L’homme de 37 ans a affirmé ce samedi qu’il se présente à la présidentielle pour « l’espoir, l’avenir et l’optimisme », assurant avoir « mûri » en exerçant le pouvoir comme Premier ministre et ministre d’ Emmanuel Macron et démontré ainsi qu’il était possible de « bouger les choses sans mettre la France à feu et à sang ». Une référence implicite, là encore, à Jean-Luc Mélenchon , Marine Le Pen et Jordan Bardella . « Je laisse à d’autres le sang et les larmes, a-t-il continué sur le même registre. Moi je vous promets l’action et l’espoir ».

« Et je vous prie de croire une chose : je n’ai jamais perdu mon énergie, mon audace, ma détermination. J’ai toujours cette même force d’agir », a-t-il complété. Une manière de tenter d’inverser la tendance, alors que la plupart des sondages placent Edouard Philippe - autre principal candidat du centre - devant lui en termes d’intention de vote. Ce 30 mai encore, Le Figaro , dans un sondage réalisé par l’Ifop-Fiducial, annonce qu’en cas de duel entre les deux hommes au premier tour de l’élection présidentielle, le maire du Havre serait crédité de 14 % des intentions de vote, soit 5 points de plus que son jeune rival.

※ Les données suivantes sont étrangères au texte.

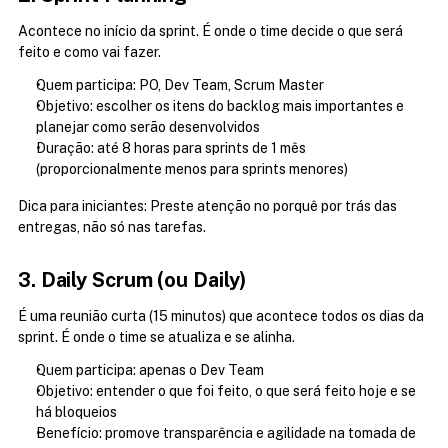
Acontece no início da sprint. É onde o time decide o que será 
feito e como vai fazer.
Quem participa: PO, Dev Team, Scrum Master
Objetivo: escolher os itens do backlog mais importantes e 
planejar como serão desenvolvidos
Duração: até 8 horas para sprints de 1 mês 
(proporcionalmente menos para sprints menores)
Dica para iniciantes: Preste atenção no porquê por trás das 
entregas, não só nas tarefas.
3. Daily Scrum (ou Daily)
É uma reunião curta (15 minutos) que acontece todos os dias da 
sprint. É onde o time se atualiza e se alinha.
Quem participa: apenas o Dev Team
Objetivo: entender o que foi feito, o que será feito hoje e se 
há bloqueios
Benefício: promove transparência e agilidade na tomada de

Devant ses partisans, le candidat de Renaissance a fait deux promesses aux Français : tout d’abord, refaire de la France « la première puissance d’ Europe en dix ans. C’est notre rang, c’est notre place, c’est notre destin », a-t-il affirmé. La deuxième promesse consiste à redonner à « chaque Français la certitude que la génération de ses enfants, de ses petits-enfants vivra mieux que la sienne ».

« Et c’est la force de ces deux engagements qui nous permettra de briser la tenaille entre les extrêmes, entre les déclinistes et les extrémistes », a assuré Gabriel Attal qui lance une série de grands meetings que vont donner plusieurs candidats de premier plan à la présidentielle d’ici à l’été.

L’ex-Premier ministre, candidat du parti Renaissance, a ensuite énuméré ses chantiers prioritaires, en particulier l’éducation, « mère de toutes les batailles ». Il a promis, s’il était élu, de ramener la France en 10 ans aux premières places du classement international Pisa sur l’éducation.